__ВЫБРАННЫЙ ТЕКСТ__:
++++++++++

Первая, насколько я понимаю, книга стихотворений знаменитого в эстетско-эзотерических кругах эссеиста и философа, составленная в основном из текстов шестидесятых — семидесятых годов. Культовая фигура мистического подполья, Головин оказался несколько заслонен фигурой Юрия Мамлеева; меж тем это более чем оригинальный автор.

В предисловии поэт пишет: “Мы слышим и чувствуем интуиции нашей души. Это необходимо для воспитания и сохранения от пагубного влияния чужих мнений — личных или групповых, чужих идеологий, чужих занятий. Нельзя смешиваться с внешним миром. Между ним и нами, как между ним и хаосом, должна пролегать полоса ничто, дистанция, нейтральная зона”. Это программа не только этическая и метафизическая, но и эстетическая: Головин намеренно выходит из отечественной поэтической традиции, выбирая для себя достаточно остраненный образец, а именно — французский символизм (бывший вообще важным для этого круга: вспомним переводы другого представителя мистического андеграунда, покойного Юрия Стефанова). Не двоемирие, характерное для русского символизма (по Головину, у Блока, к примеру, “слышна конкретная страсть”, по-своему убедительная, однако неприемлемая для текучести и неуловимости — при всей ироничности и даже гротескности образов — поэтики самого Головина), — но именно мир инобытия, искаженный мир, столь важный для Корбьера, Нерваля и особенно Рембо, а далее — для сюрреалистов в определенной ипостаси их поэтики.

В поэзии Головина отсутствуют окончательные представления о том, что, собственно, существует (за исключением свободного поиска расщепленных фрагментов “я”), зато проблематизации подвергнуто очень и очень многое:

наши глаза любят нас дурачить:

раздавленная роза на мостовой

это не роза

это темные круги на воде от падения нашего тела

в реальность

слух обманывает нас

это не фортепиано

это царапает когтями хищная птица

белые кости

пальцы обманывают нас

это не волосы любимой женщины

это красные кораллы в зеленой воде

сознание обманывает нас

мы не инженеры и не убийцы

мы зомби

и наши бессильные руки

не могут стряхнуть землю наших жестов и наших забот

и здесь нет движения

а только лохматые пятна

переливаются в водопаде зеркальных осколков

и наука о нашей жизни — не философия

это зоология глава тринадцатая —

жизнь червей в восковом яблоке

Евгений Туренко. Сопроводительное письмо. Элементарная поэма. Вторая книга восьмистиший. Нижний Тагил, Объединение “Союз”, 2007, 60 стр.

++++++++++

__СОХРАНЁННЫЕ ДАННЫЕ__:
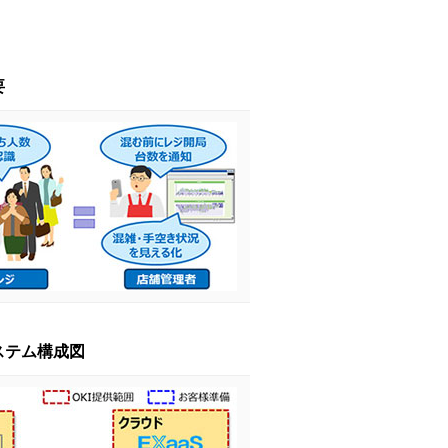
要
ステム構成図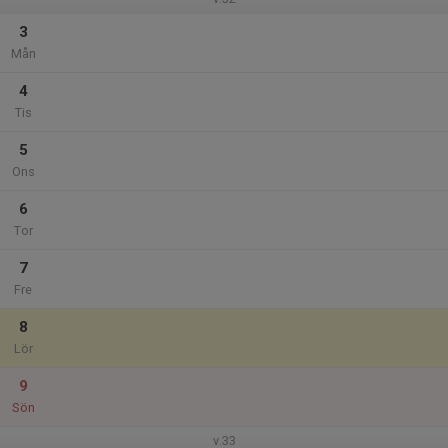
3
Mån
4
Tis
5
Ons
6
Tor
7
Fre
8
Lör
9
Sön
v.33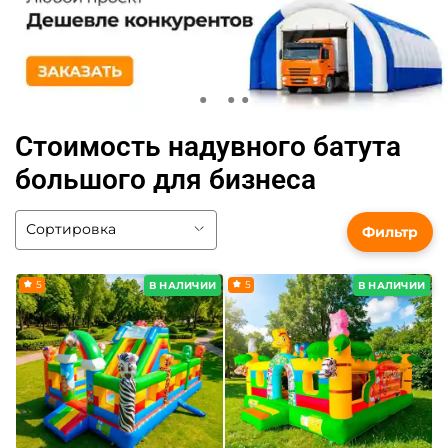
Стоимость надувного батута
большого для бизнеса
Фильтр
5
5
В НАЛИЧИИ
В НАЛИЧИИ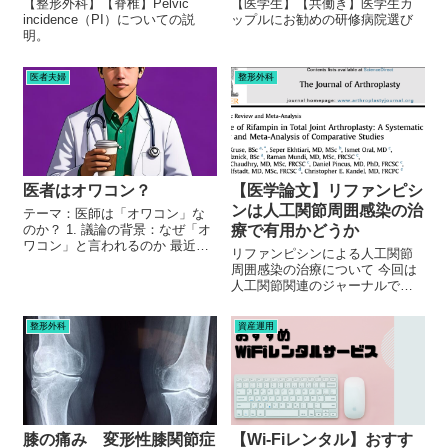
【整形外科】【脊椎】Pelvic
【医学生】【共働き】医学生カ
incidence（PI）についての説
ップルにお勧めの研修病院選び
明。
医者夫婦
整形外科
医者はオワコン？
【医学論文】リファンピシ
ンは人工関節周囲感染の治
テーマ：医師は「オワコン」な
のか？ 1. 議論の背景：なぜ「オ
療で有用かどうか
ワコン」と言われるのか 最近、
リファンピシンによる人工関節
X（旧Twitter）などのSNSを見て
周囲感染の治療について 今回は
いると、「医者は終わっている
人工関節関連のジャーナルであ
（オワコン）」という話題をよ
る「The Journal of
く見かけます。 その主な理由は
Arthroplasty」からの論文です。
以下の通りです 。 収...
整形外科
資産運用
人工関節の治療において、最も
怖い合併症の一つである「感
染」の治療について。 ...
膝の痛み 変形性膝関節症
【Wi-Fiレンタル】おすす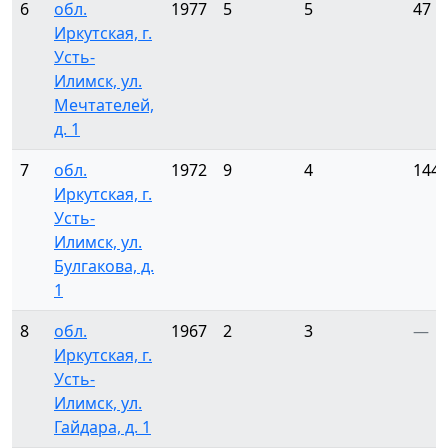
6
обл.
1977
5
5
47
Иркутская, г.
Усть-
Илимск, ул.
Мечтателей,
д. 1
7
обл.
1972
9
4
144
Иркутская, г.
Усть-
Илимск, ул.
Булгакова, д.
1
8
обл.
1967
2
3
—
Иркутская, г.
Усть-
Илимск, ул.
Гайдара, д. 1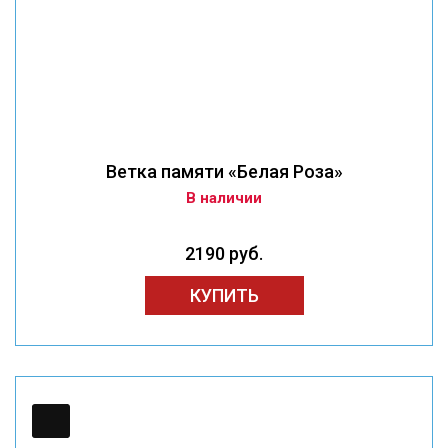
Ветка памяти «Белая Роза»
В наличии
2190 руб.
КУПИТЬ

++++++++++

__ЗАДАНИЯ__:
1) Приведите отрывок рецензии от слов «и наука о нашей» до слов «2007, 60 стр.», заменив в нём «зоология» на «ботаника».
2) Какую поэтическую традицию, согласно рецензии, Головин выбирает себе в качестве образца?
3) Изложите в виде списка основные положения абзаца рецензии, начинающегося словами «В предисловии поэт пишет».
Записи для выполнения работы не понадобятся.

__ОТВЕТЫ К УПРАЖНЕНИЮ__:
1)
и наука о нашей жизни — не философия

это ботаника глава тринадцатая —

жизнь червей в восковом яблоке

Евгений Туренко. Сопроводительное письмо. Элементарная поэма. Вторая книга восьмистиший. Нижний Тагил, Объединение “Союз”, 2007, 60 стр.

2) Французский символизм.

3)
- В предисловии Головин призывает слышать интуиции своей души и не смешиваться с внешним миром: между ним и нами должна лежать полоса ничто, нейтральная зона.
- Эта программа не только этическая и метафизическая, но и эстетическая.
- Головин намеренно выходит из отечественной поэтической традиции и выбирает образцом французский символизм, важный для всего этого круга (ср. переводы Юрия Стефанова).
- Ему чуждо двоемирие русского символизма: у Блока, по Головину, «слышна конкретная страсть», неприемлемая для его собственной текучей и неуловимой поэтики.
- Головину близок мир инобытия, искажённый мир, важный для Корбьера, Нерваля, особенно Рембо, а позднее для сюрреалистов.